Repeat every line of the data below word for word. Leave the pictures out of your answer.

****************************************

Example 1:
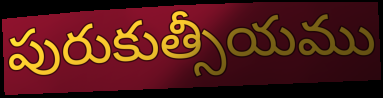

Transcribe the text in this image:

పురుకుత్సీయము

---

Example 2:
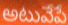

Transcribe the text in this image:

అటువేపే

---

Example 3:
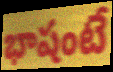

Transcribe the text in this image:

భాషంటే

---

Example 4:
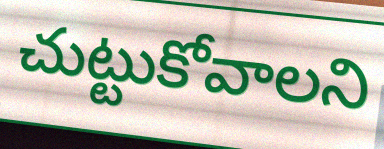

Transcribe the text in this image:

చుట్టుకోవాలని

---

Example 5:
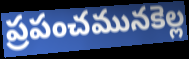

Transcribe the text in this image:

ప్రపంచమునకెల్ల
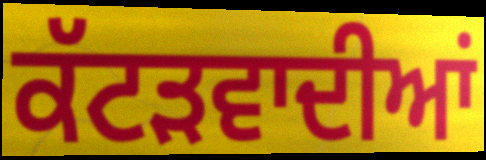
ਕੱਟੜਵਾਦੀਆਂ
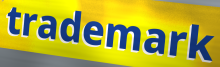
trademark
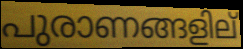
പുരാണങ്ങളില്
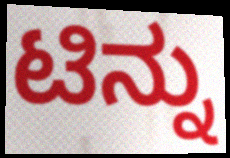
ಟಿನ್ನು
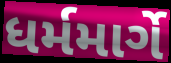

****************************************

## Result of this task
Example 1:

Transcribe the text in this image:

పురుకుత్సీయము

---

Example 2:

Transcribe the text in this image:

అటువేపే

---

Example 3:

Transcribe the text in this image:

భాషంటే

---

Example 4:

Transcribe the text in this image:

చుట్టుకోవాలని

---

Example 5:

Transcribe the text in this image:

ప్రపంచమునకెల్ల
ਕੱਟੜਵਾਦੀਆਂ
trademark
പുരാണങ്ങളില്
ಟಿನ್ನು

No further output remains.